Text passage Block Start

Recent studies suggest that immature, core-glycosylated
DeltaF508-CFTR [the predominant mutant form of the CFTR (
cystic fibrosis transmembrane conductance regulator)] can reach the plasma membrane under some conditions. In the present study we investigated this possibility since it has implications for understanding how
therapeutics rescue the trafficking of mutant CFTR and perhaps other misfolded
proteins. Core-glycosylated CFTR was labelled and pulled down on
streptavidin beads after exposure to
sulfo-NHS-SS-
biotin [
biotin attached to a reactive NHS (
N-hydroxysuccinimide)
ester with a
disulfide spacer; molecular mass=606.7 Da]; however, intracellular
proteins were also detected in the precipitates. When the R domain of CFTR was expressed in the cytosol of BHK (baby-hamster kidney) cells as a soluble
polypeptide it was also labelled after surface biotinylation and pulled down on
streptavidin beads. Intracellular biotinylation was reduced when cells were treated with
sulfo-NHS-LC-biotin (
biotin attached to a reactive NHS
ester with an
aminocaproic acid spacer) or sulfo-NHS-PEO(12)-biotin [
biotin attached to a reactive NHS
ester with a poly(
ethylene glycol) spacer], but the reduction could be explained by the lower reactivity of these
reagents. The R domain was detected on Western blots after loading <0.25% of the pulldown sample ( approximately 0.01% of total lysate
protein), a fraction that could be ascribed to cells that were permeable to
ethidium homodimer-1 (molecular mass=856.8 Da) and
propidium iodide (molecular mass=668.6 Da). When BHK cells were incubated at 29 degrees C to rescue
DeltaF508-CFTR trafficking, and then biotinylated and sorted to remove permeable cells, labelling of core-glycosylated
DeltaF508-CFTR was no longer detected although a weak signal was still observed using CFBE (
cystic fibrosis bronchial epithelial) cells. These results suggest that there is weak surface expression of immature
DeltaF508-CFTR on airway epithelial cells and demonstrate the need to remove permeable cells when studying CFTR glycoforms by surface biotinylation.

Text passage Block End
Dataset excerpts Block Start

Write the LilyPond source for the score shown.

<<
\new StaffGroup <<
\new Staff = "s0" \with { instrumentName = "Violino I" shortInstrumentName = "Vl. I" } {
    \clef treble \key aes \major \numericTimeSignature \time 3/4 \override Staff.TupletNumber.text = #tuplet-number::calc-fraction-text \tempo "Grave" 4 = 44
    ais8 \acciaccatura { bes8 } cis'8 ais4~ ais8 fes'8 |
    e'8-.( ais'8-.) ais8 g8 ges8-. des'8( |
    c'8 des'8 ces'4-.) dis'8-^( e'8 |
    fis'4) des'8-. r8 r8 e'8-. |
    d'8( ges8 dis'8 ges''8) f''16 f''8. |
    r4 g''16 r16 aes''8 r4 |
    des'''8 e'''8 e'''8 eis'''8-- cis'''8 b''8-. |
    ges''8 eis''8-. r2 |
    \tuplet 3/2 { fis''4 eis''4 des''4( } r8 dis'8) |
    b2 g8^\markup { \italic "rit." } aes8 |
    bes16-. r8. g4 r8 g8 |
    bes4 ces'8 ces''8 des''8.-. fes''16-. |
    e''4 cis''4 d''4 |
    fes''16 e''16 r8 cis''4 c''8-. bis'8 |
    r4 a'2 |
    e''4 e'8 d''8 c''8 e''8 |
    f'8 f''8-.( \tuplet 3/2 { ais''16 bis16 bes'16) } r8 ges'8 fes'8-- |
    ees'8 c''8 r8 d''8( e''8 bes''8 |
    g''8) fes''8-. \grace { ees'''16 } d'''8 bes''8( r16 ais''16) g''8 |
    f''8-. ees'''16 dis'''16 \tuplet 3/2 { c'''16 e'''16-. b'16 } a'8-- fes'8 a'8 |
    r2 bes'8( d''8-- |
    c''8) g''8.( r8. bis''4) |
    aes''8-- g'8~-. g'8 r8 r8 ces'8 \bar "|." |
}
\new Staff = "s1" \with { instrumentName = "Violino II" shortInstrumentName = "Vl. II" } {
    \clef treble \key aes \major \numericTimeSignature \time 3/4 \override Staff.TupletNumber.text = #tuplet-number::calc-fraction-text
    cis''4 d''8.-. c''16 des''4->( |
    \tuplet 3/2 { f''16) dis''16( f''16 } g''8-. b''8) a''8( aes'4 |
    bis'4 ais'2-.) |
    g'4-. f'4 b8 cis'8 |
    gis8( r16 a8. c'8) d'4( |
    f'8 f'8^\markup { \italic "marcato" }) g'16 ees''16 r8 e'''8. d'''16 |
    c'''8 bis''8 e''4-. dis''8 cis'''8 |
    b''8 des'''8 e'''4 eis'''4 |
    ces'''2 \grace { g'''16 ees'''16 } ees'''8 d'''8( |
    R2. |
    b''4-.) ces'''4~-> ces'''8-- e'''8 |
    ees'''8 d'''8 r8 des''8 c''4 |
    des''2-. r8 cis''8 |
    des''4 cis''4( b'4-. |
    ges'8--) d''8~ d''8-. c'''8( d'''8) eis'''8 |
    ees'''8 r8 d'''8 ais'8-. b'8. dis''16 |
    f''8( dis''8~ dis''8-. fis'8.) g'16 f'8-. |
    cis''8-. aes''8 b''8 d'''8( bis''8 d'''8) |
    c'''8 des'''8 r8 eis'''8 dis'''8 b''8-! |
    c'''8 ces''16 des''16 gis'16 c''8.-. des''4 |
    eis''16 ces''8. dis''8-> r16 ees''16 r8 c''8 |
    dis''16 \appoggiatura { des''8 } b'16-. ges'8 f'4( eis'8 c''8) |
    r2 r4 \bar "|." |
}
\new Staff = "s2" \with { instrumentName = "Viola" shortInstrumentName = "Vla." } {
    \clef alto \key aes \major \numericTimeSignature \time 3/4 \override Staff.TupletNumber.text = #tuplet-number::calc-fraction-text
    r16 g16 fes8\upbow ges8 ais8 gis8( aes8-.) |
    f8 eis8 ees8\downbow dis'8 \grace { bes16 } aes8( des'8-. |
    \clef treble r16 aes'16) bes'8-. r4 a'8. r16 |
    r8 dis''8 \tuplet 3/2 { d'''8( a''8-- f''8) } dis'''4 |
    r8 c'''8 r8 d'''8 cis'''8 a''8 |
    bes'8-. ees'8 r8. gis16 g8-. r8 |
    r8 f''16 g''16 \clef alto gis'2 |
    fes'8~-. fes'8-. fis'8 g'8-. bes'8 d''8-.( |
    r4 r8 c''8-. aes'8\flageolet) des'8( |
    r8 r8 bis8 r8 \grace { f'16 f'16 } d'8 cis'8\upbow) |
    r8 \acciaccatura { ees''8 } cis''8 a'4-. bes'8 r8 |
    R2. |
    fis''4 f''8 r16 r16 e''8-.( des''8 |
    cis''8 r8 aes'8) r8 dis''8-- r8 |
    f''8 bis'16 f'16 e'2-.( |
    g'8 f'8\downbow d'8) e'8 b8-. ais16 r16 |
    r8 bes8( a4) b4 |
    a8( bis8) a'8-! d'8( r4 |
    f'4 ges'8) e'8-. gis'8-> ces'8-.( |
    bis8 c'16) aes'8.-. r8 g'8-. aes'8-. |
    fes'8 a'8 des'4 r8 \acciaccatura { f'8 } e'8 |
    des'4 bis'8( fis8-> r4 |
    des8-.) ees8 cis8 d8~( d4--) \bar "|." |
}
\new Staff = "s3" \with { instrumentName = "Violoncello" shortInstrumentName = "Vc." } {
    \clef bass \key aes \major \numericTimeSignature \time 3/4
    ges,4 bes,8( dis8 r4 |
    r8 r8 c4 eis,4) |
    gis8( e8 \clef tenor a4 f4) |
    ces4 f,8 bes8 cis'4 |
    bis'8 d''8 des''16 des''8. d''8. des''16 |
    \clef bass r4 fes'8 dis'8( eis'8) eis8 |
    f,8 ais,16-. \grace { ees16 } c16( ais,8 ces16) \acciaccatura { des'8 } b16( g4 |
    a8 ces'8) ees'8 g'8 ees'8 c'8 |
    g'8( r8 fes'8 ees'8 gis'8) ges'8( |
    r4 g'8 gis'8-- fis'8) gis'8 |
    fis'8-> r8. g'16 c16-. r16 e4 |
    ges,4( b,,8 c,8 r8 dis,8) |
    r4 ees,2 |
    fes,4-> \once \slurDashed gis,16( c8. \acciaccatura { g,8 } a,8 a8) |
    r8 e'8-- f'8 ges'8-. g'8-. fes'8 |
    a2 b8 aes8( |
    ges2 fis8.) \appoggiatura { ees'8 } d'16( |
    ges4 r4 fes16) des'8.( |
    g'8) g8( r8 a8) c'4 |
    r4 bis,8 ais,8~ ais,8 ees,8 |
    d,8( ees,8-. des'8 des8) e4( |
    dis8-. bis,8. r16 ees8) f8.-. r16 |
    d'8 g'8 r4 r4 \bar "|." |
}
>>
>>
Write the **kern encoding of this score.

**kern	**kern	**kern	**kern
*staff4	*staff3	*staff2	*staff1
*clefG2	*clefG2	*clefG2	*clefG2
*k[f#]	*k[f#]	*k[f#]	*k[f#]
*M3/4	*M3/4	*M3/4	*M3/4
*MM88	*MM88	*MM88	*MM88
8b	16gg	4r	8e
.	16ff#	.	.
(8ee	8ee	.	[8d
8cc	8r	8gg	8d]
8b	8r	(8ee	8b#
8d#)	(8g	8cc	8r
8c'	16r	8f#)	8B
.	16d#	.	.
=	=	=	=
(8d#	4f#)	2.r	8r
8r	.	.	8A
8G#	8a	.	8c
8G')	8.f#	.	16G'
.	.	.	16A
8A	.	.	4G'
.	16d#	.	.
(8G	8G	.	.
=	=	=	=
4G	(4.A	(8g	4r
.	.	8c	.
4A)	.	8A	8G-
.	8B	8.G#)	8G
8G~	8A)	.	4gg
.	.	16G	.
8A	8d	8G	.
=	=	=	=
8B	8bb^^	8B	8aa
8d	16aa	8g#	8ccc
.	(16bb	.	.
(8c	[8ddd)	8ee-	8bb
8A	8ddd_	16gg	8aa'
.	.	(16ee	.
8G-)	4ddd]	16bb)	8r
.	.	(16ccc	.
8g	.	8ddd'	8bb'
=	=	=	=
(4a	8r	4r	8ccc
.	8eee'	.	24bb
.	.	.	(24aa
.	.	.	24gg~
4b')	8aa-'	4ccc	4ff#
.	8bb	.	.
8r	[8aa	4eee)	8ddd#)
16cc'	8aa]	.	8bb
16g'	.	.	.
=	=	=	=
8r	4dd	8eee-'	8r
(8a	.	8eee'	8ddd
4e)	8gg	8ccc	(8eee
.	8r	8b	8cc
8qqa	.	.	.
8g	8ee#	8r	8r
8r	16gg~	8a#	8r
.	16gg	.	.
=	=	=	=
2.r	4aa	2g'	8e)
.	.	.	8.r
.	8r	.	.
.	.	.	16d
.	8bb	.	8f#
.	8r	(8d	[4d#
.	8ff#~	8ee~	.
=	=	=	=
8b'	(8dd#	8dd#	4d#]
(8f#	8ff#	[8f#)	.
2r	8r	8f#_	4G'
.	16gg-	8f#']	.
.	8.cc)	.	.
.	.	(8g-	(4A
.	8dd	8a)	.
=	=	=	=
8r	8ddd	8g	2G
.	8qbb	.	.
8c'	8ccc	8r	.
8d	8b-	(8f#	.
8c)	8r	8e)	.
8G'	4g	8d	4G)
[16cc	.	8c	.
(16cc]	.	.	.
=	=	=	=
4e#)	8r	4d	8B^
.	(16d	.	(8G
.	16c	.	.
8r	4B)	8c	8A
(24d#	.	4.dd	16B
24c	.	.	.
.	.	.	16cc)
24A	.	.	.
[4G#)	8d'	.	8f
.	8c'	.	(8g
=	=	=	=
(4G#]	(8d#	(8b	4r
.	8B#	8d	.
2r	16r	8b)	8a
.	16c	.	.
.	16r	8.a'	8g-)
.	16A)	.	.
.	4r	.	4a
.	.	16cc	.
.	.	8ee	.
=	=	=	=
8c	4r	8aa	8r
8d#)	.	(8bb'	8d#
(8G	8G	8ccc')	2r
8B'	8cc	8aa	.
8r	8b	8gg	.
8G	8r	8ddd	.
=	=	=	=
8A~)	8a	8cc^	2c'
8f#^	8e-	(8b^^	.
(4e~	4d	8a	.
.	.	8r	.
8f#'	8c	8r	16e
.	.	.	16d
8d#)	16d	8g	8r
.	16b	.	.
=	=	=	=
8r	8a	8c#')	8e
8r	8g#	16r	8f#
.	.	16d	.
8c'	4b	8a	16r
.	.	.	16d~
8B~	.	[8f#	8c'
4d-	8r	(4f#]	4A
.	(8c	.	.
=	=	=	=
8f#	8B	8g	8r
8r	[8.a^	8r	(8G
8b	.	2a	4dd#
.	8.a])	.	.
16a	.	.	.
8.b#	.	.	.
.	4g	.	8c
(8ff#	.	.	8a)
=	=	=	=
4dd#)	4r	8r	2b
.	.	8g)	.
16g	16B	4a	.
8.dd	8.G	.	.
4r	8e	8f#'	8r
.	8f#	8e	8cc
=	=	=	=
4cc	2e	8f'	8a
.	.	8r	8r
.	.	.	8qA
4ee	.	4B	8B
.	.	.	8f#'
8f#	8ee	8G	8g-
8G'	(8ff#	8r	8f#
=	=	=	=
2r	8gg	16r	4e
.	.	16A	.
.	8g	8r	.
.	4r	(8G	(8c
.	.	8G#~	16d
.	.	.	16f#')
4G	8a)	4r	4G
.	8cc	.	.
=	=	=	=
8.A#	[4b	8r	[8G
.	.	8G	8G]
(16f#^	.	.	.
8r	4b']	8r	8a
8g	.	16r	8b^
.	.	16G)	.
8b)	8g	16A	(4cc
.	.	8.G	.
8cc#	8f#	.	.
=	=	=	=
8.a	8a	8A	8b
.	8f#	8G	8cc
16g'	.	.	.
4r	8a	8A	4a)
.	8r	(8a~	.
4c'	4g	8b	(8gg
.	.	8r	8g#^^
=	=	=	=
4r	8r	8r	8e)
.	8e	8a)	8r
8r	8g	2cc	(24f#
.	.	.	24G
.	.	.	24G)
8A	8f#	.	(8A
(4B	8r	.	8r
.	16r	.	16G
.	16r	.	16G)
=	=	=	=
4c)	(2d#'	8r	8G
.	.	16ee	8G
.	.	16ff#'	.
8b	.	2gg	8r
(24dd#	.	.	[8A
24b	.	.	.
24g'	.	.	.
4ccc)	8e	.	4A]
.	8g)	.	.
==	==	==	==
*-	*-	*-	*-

Dataset excerpts Block End

### Task description
Write out the part of the DeltaF508-CFTR text that begins with the words containing "Recent studies suggest" and ends with "N-hydroxysuccinimide)".

### Result
Recent studies suggest that immature, core-glycosylated
DeltaF508-CFTR [the predominant mutant form of the CFTR (
cystic fibrosis transmembrane conductance regulator)] can reach the plasma membrane under some conditions. In the present study we investigated this possibility since it has implications for understanding how
therapeutics rescue the trafficking of mutant CFTR and perhaps other misfolded
proteins. Core-glycosylated CFTR was labelled and pulled down on
streptavidin beads after exposure to
sulfo-NHS-SS-
biotin [
biotin attached to a reactive NHS (
N-hydroxysuccinimide)